Ali was immediately stripped of his world heavyweight championship, and a few months later, on June 20, 1967, he was convicted of draft evasion, fined $10,000, and sentenced to five years in prison. He was also banned from boxing for three years. The punishment would rob him of his boxing prime, but what he forfeited in terms of his career, he gained in conscience and celebrity.
Those two terms might seem contradictory, especially considering the allure of capitalism. That was the power of Ali, though – even in a room full of luminaries, his conscience was the center of attention. Take the “Ali Summit,” for example, which included sports legends such as Bill Russell, Jim Brown, and Kareem Abdul-Jabbar. The group met in Cleveland a few weeks before Ali’s conviction in an effort to get him to soften his anti-war stance. When he wouldn’t, Ali’s fellow athletes stood with him.
Mirrorpix/Newscom/FileA “Don’t send Muhammad Ali to Vietnam” demonstration organized by Muhammad Zafreen of the Pakistan League takes place in London on April 10, 1967. Ali had spoken out about his conscientious objections to the Vietnam War long before he refused to be drafted into the Army on April 28, 1967.

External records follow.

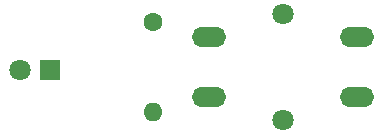
<source format=gbs>
%TF.GenerationSoftware,KiCad,Pcbnew,8.0.7*%
%TF.CreationDate,2024-12-27T18:42:03+05:30*%
%TF.ProjectId,Project 1 LED torch,50726f6a-6563-4742-9031-204c45442074,1*%
%TF.SameCoordinates,Original*%
%TF.FileFunction,Soldermask,Bot*%
%TF.FilePolarity,Negative*%
%FSLAX46Y46*%
G04 Gerber Fmt 4.6, Leading zero omitted, Abs format (unit mm)*
G04 Created by KiCad (PCBNEW 8.0.7) date 2024-12-27 18:42:03*
%MOMM*%
%LPD*%
G01*
G04 APERTURE LIST*
%ADD10C,1.800000*%
%ADD11R,1.800000X1.800000*%
%ADD12O,2.900000X1.700000*%
%ADD13C,1.600000*%
%ADD14O,1.600000X1.600000*%
G04 APERTURE END LIST*
D10*
%TO.C,D1*%
X107485000Y-107000000D03*
D11*
X110025000Y-107000000D03*
%TD*%
D10*
%TO.C,SW1*%
X129750000Y-102250000D03*
X129750000Y-111250000D03*
D12*
X123500000Y-104250000D03*
X136000000Y-104250000D03*
X123500000Y-109250000D03*
X136000000Y-109250000D03*
%TD*%
D13*
%TO.C,R1*%
X118750000Y-102940000D03*
D14*
X118750000Y-110560000D03*
%TD*%
M02*

</source>
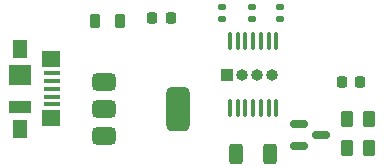
<source format=gbr>
%TF.GenerationSoftware,KiCad,Pcbnew,8.0.5*%
%TF.CreationDate,2025-01-07T00:48:21+01:00*%
%TF.ProjectId,my_Project3,6d795f50-726f-46a6-9563-74332e6b6963,rev?*%
%TF.SameCoordinates,Original*%
%TF.FileFunction,Soldermask,Top*%
%TF.FilePolarity,Negative*%
%FSLAX46Y46*%
G04 Gerber Fmt 4.6, Leading zero omitted, Abs format (unit mm)*
G04 Created by KiCad (PCBNEW 8.0.5) date 2025-01-07 00:48:21*
%MOMM*%
%LPD*%
G01*
G04 APERTURE LIST*
G04 Aperture macros list*
%AMRoundRect*
0 Rectangle with rounded corners*
0 $1 Rounding radius*
0 $2 $3 $4 $5 $6 $7 $8 $9 X,Y pos of 4 corners*
0 Add a 4 corners polygon primitive as box body*
4,1,4,$2,$3,$4,$5,$6,$7,$8,$9,$2,$3,0*
0 Add four circle primitives for the rounded corners*
1,1,$1+$1,$2,$3*
1,1,$1+$1,$4,$5*
1,1,$1+$1,$6,$7*
1,1,$1+$1,$8,$9*
0 Add four rect primitives between the rounded corners*
20,1,$1+$1,$2,$3,$4,$5,0*
20,1,$1+$1,$4,$5,$6,$7,0*
20,1,$1+$1,$6,$7,$8,$9,0*
20,1,$1+$1,$8,$9,$2,$3,0*%
G04 Aperture macros list end*
%ADD10R,1.000000X1.000000*%
%ADD11O,1.000000X1.000000*%
%ADD12R,1.380000X0.450000*%
%ADD13R,1.300000X1.650000*%
%ADD14R,1.550000X1.425000*%
%ADD15R,1.900000X1.800000*%
%ADD16R,1.900000X1.000000*%
%ADD17RoundRect,0.225000X-0.225000X-0.250000X0.225000X-0.250000X0.225000X0.250000X-0.225000X0.250000X0*%
%ADD18RoundRect,0.250000X-0.312500X-0.625000X0.312500X-0.625000X0.312500X0.625000X-0.312500X0.625000X0*%
%ADD19RoundRect,0.150000X-0.587500X-0.150000X0.587500X-0.150000X0.587500X0.150000X-0.587500X0.150000X0*%
%ADD20RoundRect,0.250000X-0.262500X-0.450000X0.262500X-0.450000X0.262500X0.450000X-0.262500X0.450000X0*%
%ADD21RoundRect,0.140000X0.170000X-0.140000X0.170000X0.140000X-0.170000X0.140000X-0.170000X-0.140000X0*%
%ADD22RoundRect,0.100000X0.100000X-0.637500X0.100000X0.637500X-0.100000X0.637500X-0.100000X-0.637500X0*%
%ADD23RoundRect,0.218750X-0.218750X-0.381250X0.218750X-0.381250X0.218750X0.381250X-0.218750X0.381250X0*%
%ADD24RoundRect,0.375000X-0.625000X-0.375000X0.625000X-0.375000X0.625000X0.375000X-0.625000X0.375000X0*%
%ADD25RoundRect,0.500000X-0.500000X-1.400000X0.500000X-1.400000X0.500000X1.400000X-0.500000X1.400000X0*%
G04 APERTURE END LIST*
D10*
%TO.C,J1*%
X136180000Y-79396000D03*
D11*
X137450000Y-79396000D03*
X138720000Y-79396000D03*
X139990000Y-79396000D03*
%TD*%
D12*
%TO.C,J2*%
X121365000Y-79308500D03*
X121365000Y-79958500D03*
X121365000Y-80608500D03*
X121365000Y-81258500D03*
X121365000Y-81908500D03*
D13*
X118705000Y-77233500D03*
D14*
X121280000Y-78121000D03*
D15*
X118705000Y-79458500D03*
D16*
X118705000Y-82158500D03*
D14*
X121280000Y-83096000D03*
D13*
X118705000Y-83983500D03*
%TD*%
D17*
%TO.C,C4*%
X129880000Y-74596000D03*
X131430000Y-74596000D03*
%TD*%
D18*
%TO.C,R3*%
X136930000Y-86096000D03*
X139855000Y-86096000D03*
%TD*%
D19*
%TO.C,Q1*%
X142305000Y-83546000D03*
X142305000Y-85446000D03*
X144180000Y-84496000D03*
%TD*%
D17*
%TO.C,C5*%
X145915000Y-80036000D03*
X147465000Y-80036000D03*
%TD*%
D20*
%TO.C,R2*%
X146355000Y-85596000D03*
X148180000Y-85596000D03*
%TD*%
D21*
%TO.C,C2*%
X138280000Y-74676000D03*
X138280000Y-73716000D03*
%TD*%
%TO.C,C1*%
X135780000Y-74676000D03*
X135780000Y-73716000D03*
%TD*%
%TO.C,C3*%
X140680000Y-74676000D03*
X140680000Y-73716000D03*
%TD*%
D22*
%TO.C,U1*%
X136463500Y-82242500D03*
X137113500Y-82242500D03*
X137763500Y-82242500D03*
X138413500Y-82242500D03*
X139063500Y-82242500D03*
X139713500Y-82242500D03*
X140363500Y-82242500D03*
X140363500Y-76517500D03*
X139713500Y-76517500D03*
X139063500Y-76517500D03*
X138413500Y-76517500D03*
X137763500Y-76517500D03*
X137113500Y-76517500D03*
X136463500Y-76517500D03*
%TD*%
D20*
%TO.C,R1*%
X146380000Y-83196000D03*
X148205000Y-83196000D03*
%TD*%
D23*
%TO.C,FB1*%
X125055000Y-74896000D03*
X127180000Y-74896000D03*
%TD*%
D24*
%TO.C,U2*%
X125780000Y-79996000D03*
X125780000Y-82296000D03*
D25*
X132080000Y-82296000D03*
D24*
X125780000Y-84596000D03*
%TD*%
M02*

</source>
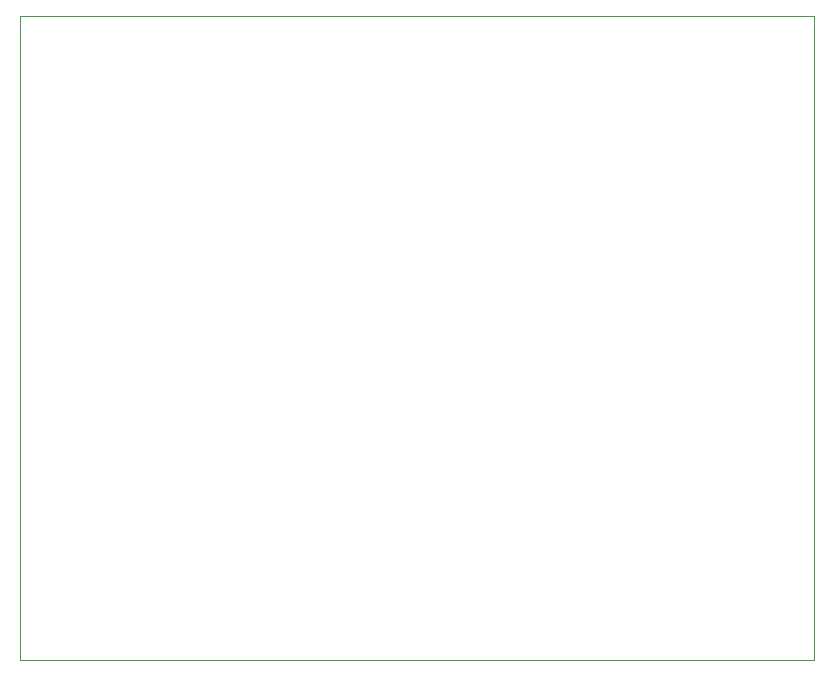
<source format=gbr>
%TF.GenerationSoftware,KiCad,Pcbnew,7.0.7*%
%TF.CreationDate,2023-11-25T23:50:18-06:00*%
%TF.ProjectId,DAC2DE0,44414332-4445-4302-9e6b-696361645f70,rev?*%
%TF.SameCoordinates,Original*%
%TF.FileFunction,Profile,NP*%
%FSLAX46Y46*%
G04 Gerber Fmt 4.6, Leading zero omitted, Abs format (unit mm)*
G04 Created by KiCad (PCBNEW 7.0.7) date 2023-11-25 23:50:18*
%MOMM*%
%LPD*%
G01*
G04 APERTURE LIST*
%TA.AperFunction,Profile*%
%ADD10C,0.100000*%
%TD*%
G04 APERTURE END LIST*
D10*
X226872800Y-125425200D02*
X159664400Y-125425200D01*
X159664400Y-70916800D01*
X226872800Y-70916800D01*
X226872800Y-125425200D01*
M02*

</source>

“I envy Muhammad Ali. He faces a possible five years in jail and he has been stripped of his heavyweight championship, but I still envy him,” Mr. Russell said. “He has something I have never been able to attain and something very few people I know possess. He has an absolute and sincere faith. I’m not worried about Muhammad Ali. He is better equipped than anyone I know to withstand the trials in store for him. What I’m worried about is the rest of us.”

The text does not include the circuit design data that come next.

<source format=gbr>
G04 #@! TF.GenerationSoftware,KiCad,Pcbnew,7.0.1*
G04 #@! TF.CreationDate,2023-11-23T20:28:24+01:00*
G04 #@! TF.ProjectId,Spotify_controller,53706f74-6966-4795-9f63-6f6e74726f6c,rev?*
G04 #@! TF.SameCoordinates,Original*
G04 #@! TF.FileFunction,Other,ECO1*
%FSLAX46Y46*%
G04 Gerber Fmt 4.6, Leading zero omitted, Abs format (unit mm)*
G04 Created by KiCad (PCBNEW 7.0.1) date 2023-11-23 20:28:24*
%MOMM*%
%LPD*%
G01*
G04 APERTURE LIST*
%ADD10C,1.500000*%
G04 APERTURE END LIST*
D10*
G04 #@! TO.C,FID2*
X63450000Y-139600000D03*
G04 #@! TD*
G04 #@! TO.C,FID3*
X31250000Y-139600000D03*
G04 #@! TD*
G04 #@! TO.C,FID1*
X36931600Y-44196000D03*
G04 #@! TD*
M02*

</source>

Mr. Russell’s words were prescient, not just for that time, but for the present age. Partisan politics and the pandemic have torn the United States apart. What might redeem us all is unrepentant and conscious faith. Some might have considered Ali unpatriotic, but his love for people of all walks of life was undeniable. As a result, his stance didn’t just exalt him beyond celebrity – it ultimately made him the people’s champion.
When he declared, “I ain’t got no quarrel with them Viet Cong,” the anti-war sentiment became a rallying cry for Black people. A year before his rebuke of the military, he offered this pointed take on Vietnam:
My conscience won’t let me go shoot my brother, or some darker people, or some poor hungry people in the mud for big powerful America. And shoot them for what? They never called me [racial epithet], they never lynched me, they didn’t put no dogs on me, they didn’t rob me of my nationality, rape and kill my mother and father. … Shoot them for what? How can I shoot them poor people? Just take me to jail.
Protesters took Ali’s sentiment and offered this message: “No Vietnamese ever called me [racial epithet].” The commentary was edgy and effective as it made its way across college campuses, as did Ali himself. In October 1970, he finally secured a boxing license to take on Jerry Quarry, and in June of 1971, his original conviction was overturned by the Supreme Court.
Conviction – a word that threatened to derail Ali’s career actually showed us the heart of “The Greatest.”
Anti-war sentiments are still relevant, particularly with the world’s eye on Ukraine, and, in less-reported news, a U.S. military proposal to recruit college athletes under consideration.
As the world around us seems to be falling apart, Ali’s legendary stance continues to ring loud as a call for not only conscience, but courage.